═════ Records for the exercise ═════
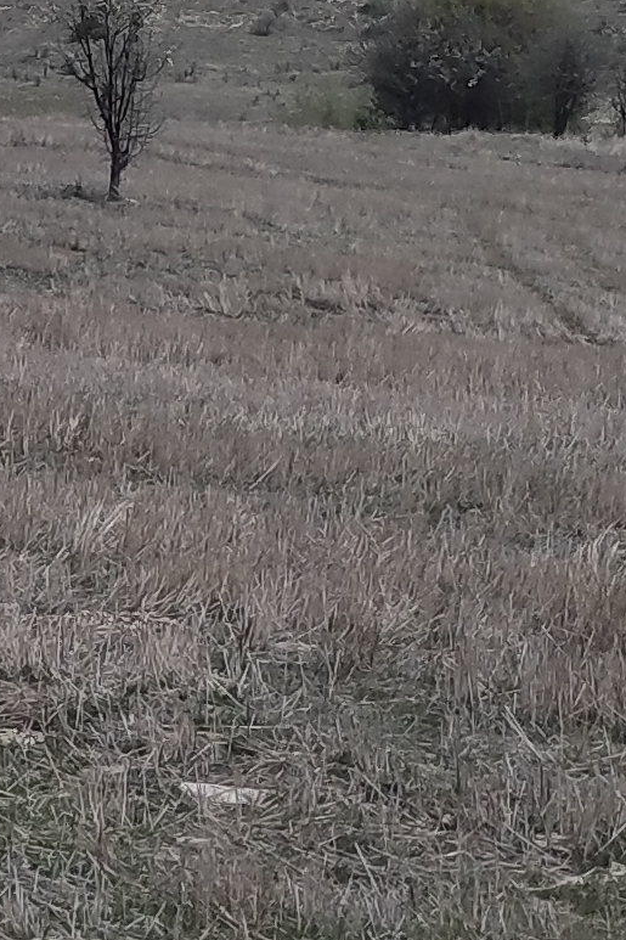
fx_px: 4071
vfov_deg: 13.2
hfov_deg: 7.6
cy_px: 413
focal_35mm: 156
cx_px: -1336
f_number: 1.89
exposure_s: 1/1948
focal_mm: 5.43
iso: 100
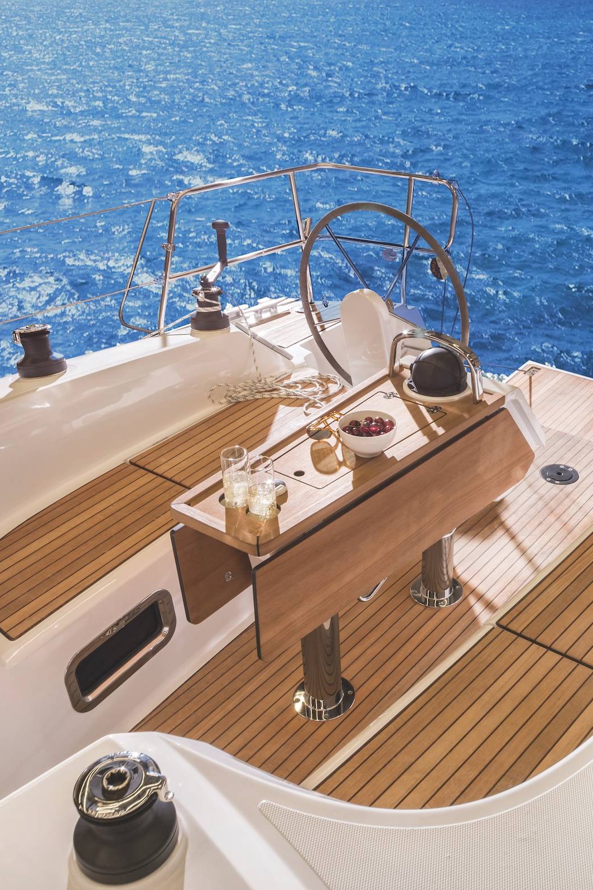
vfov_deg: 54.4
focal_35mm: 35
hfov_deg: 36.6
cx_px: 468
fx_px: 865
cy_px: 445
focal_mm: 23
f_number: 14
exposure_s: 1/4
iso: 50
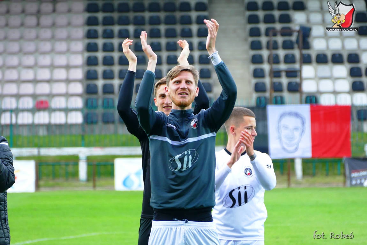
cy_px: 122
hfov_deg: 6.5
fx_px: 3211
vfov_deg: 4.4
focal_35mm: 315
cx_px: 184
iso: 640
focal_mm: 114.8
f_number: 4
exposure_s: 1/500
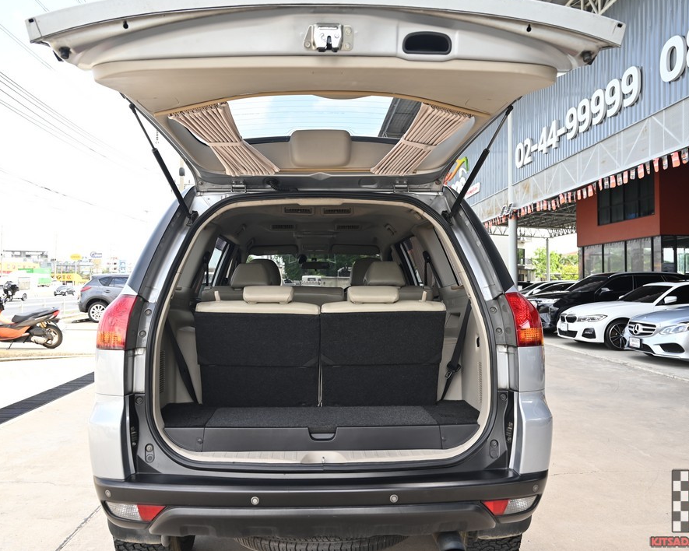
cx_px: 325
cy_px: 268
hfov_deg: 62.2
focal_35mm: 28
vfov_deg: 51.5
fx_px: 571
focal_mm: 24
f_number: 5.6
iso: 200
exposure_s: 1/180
═════
═════ Records for the exercise ═════
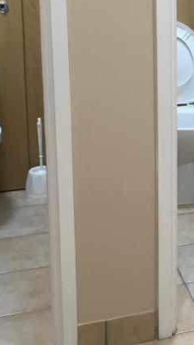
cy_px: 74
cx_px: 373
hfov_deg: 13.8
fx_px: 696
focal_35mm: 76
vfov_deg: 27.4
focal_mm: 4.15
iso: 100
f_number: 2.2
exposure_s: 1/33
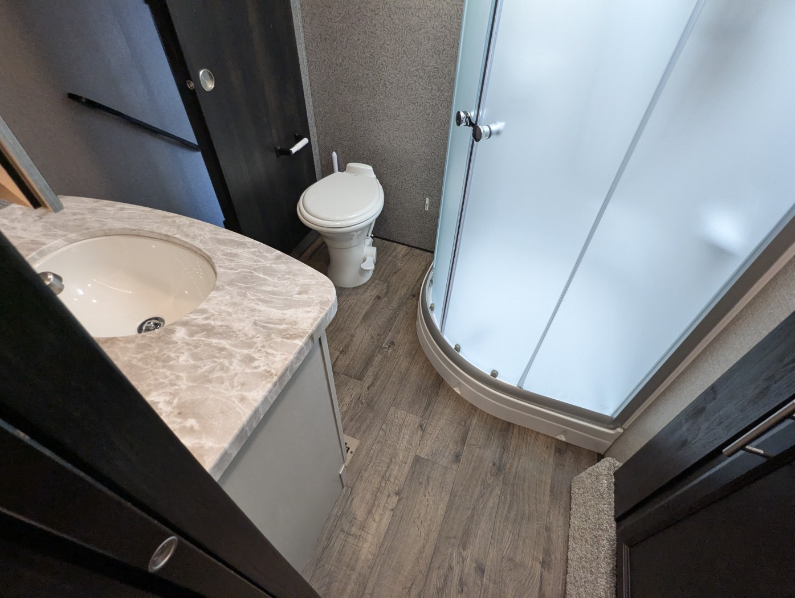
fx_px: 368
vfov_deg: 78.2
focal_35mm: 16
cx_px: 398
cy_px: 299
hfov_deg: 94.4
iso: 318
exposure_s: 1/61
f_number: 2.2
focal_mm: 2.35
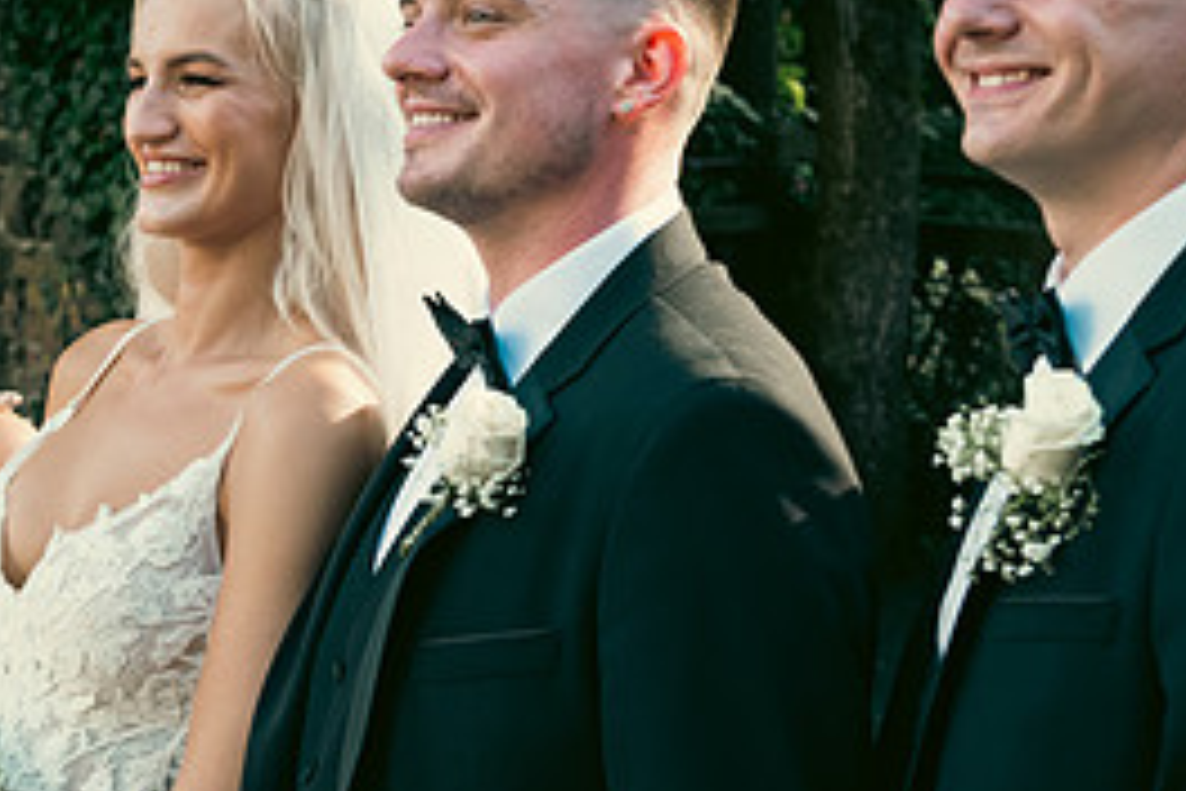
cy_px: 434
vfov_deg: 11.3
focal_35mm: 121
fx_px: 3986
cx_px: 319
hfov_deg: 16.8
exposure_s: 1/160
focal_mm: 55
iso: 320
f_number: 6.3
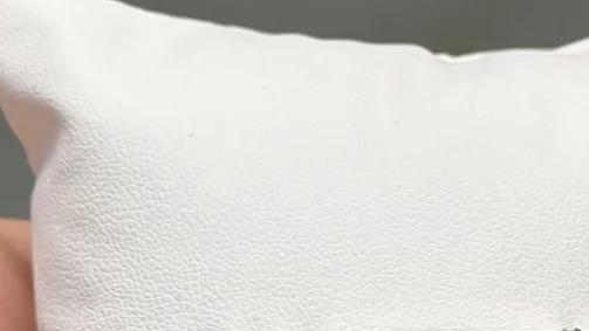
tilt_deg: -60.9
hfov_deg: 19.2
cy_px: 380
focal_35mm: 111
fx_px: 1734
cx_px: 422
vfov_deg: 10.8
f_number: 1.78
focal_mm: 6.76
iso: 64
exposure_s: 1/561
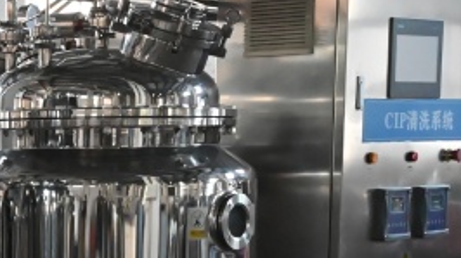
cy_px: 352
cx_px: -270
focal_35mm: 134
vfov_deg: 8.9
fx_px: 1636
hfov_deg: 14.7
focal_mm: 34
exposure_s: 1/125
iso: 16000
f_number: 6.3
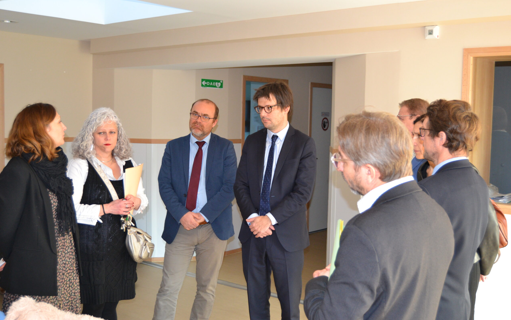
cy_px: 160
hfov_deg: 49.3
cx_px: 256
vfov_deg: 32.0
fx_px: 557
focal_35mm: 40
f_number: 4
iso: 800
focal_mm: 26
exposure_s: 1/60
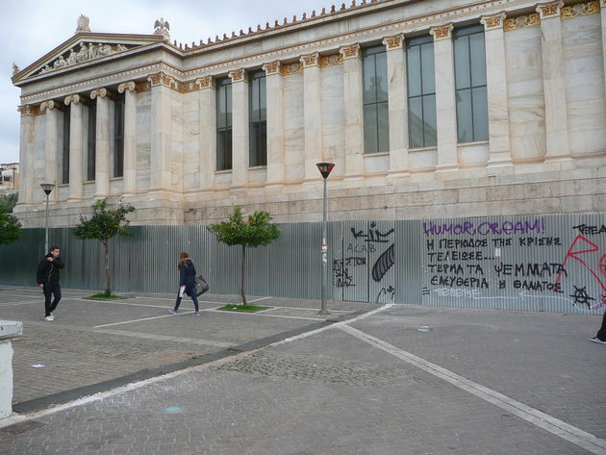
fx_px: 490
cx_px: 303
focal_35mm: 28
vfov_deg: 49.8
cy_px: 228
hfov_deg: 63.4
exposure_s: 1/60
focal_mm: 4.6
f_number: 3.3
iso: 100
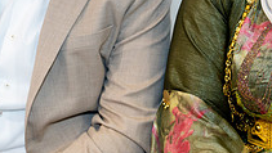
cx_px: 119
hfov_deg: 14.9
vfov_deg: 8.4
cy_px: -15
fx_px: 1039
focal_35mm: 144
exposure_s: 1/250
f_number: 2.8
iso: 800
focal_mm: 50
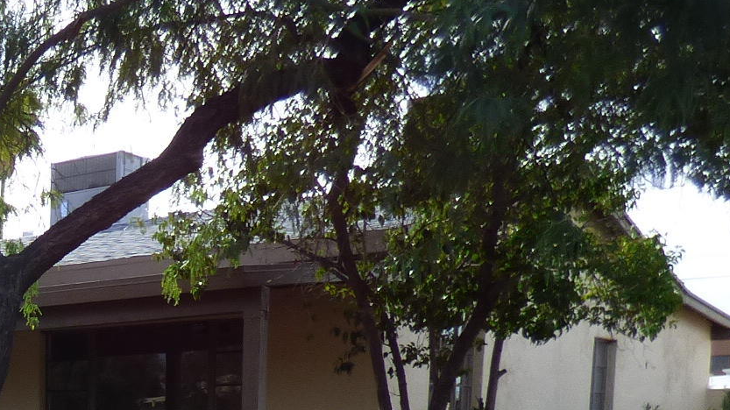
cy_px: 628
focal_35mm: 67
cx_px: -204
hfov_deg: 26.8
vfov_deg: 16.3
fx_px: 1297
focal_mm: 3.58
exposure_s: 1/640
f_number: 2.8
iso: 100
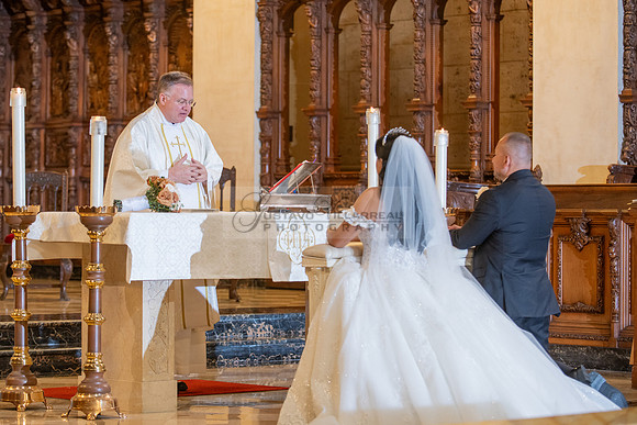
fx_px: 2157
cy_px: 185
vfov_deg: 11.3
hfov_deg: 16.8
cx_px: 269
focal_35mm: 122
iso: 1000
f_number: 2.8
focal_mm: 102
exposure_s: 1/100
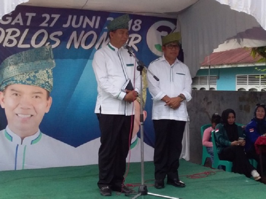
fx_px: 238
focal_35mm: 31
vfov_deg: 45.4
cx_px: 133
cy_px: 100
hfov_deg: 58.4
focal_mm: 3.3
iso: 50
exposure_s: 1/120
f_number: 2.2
═════
═════ Records for the exercise ═════
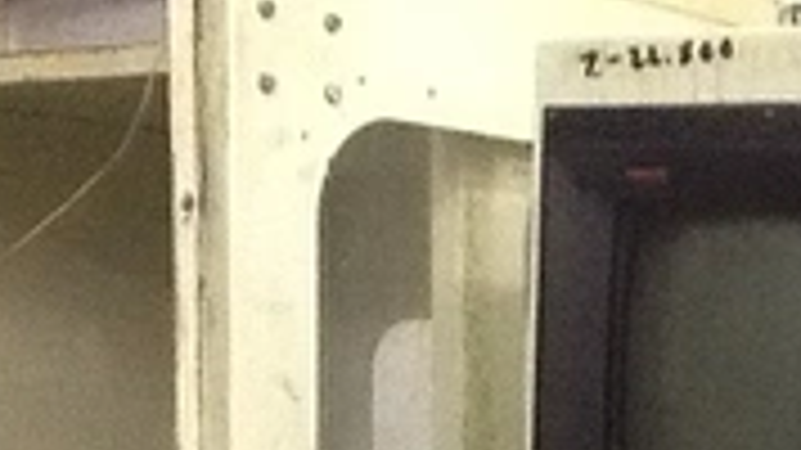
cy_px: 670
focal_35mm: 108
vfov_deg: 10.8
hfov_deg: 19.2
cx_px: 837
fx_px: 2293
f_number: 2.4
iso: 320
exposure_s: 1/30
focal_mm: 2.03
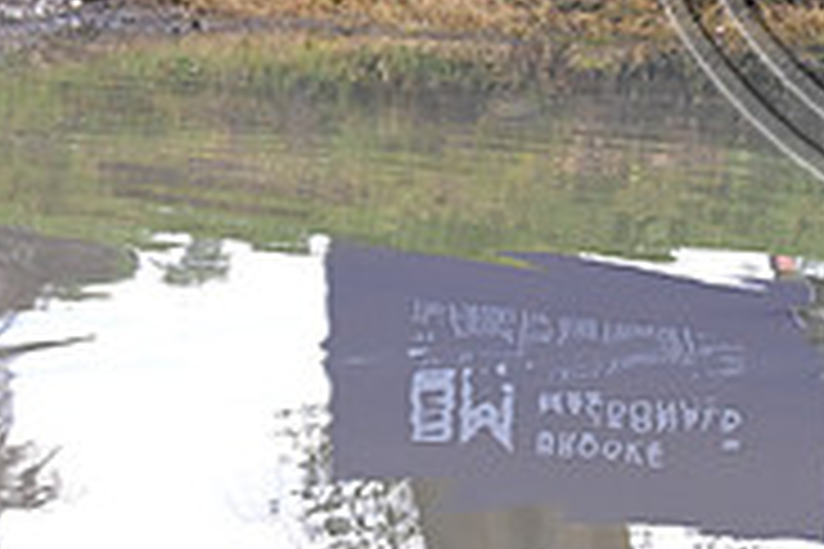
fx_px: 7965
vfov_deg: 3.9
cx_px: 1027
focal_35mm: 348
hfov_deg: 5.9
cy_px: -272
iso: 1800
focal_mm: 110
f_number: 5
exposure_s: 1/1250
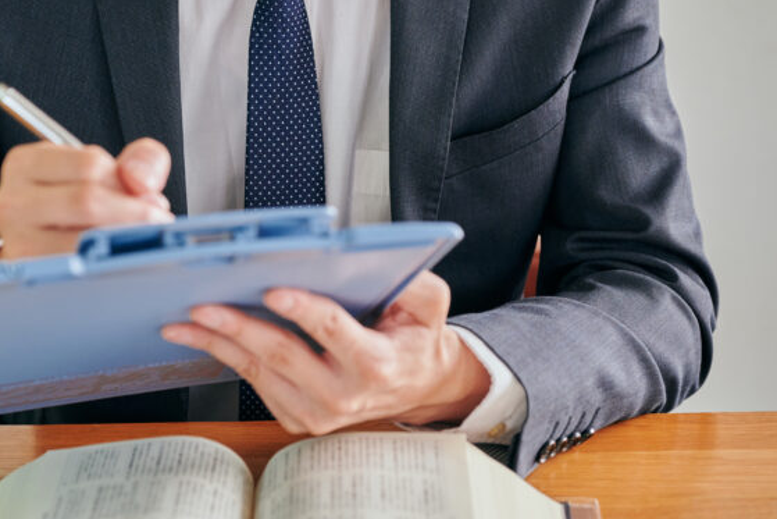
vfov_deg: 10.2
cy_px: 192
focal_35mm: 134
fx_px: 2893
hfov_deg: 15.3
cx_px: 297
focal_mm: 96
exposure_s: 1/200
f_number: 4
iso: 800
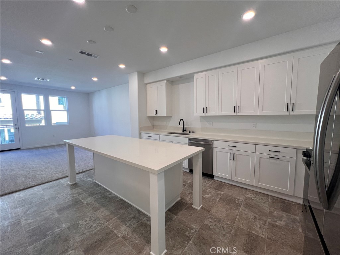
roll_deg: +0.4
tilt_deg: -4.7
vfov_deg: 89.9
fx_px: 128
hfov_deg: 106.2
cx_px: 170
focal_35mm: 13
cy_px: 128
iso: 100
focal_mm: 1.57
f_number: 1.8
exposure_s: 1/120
═════
### Problem
Would you copy out, exactly and with no pictures, only the lines above from the one that contains "fx_px: 4071" through the one that contains "exposure_s: 1/180"?

### Response to the exercise
fx_px: 4071
vfov_deg: 13.2
hfov_deg: 7.6
cy_px: 413
focal_35mm: 156
cx_px: -1336
f_number: 1.89
exposure_s: 1/1948
focal_mm: 5.43
iso: 100
vfov_deg: 54.4
focal_35mm: 35
hfov_deg: 36.6
cx_px: 468
fx_px: 865
cy_px: 445
focal_mm: 23
f_number: 14
exposure_s: 1/4
iso: 50
cy_px: 122
hfov_deg: 6.5
fx_px: 3211
vfov_deg: 4.4
focal_35mm: 315
cx_px: 184
iso: 640
focal_mm: 114.8
f_number: 4
exposure_s: 1/500
cx_px: 325
cy_px: 268
hfov_deg: 62.2
focal_35mm: 28
vfov_deg: 51.5
fx_px: 571
focal_mm: 24
f_number: 5.6
iso: 200
exposure_s: 1/180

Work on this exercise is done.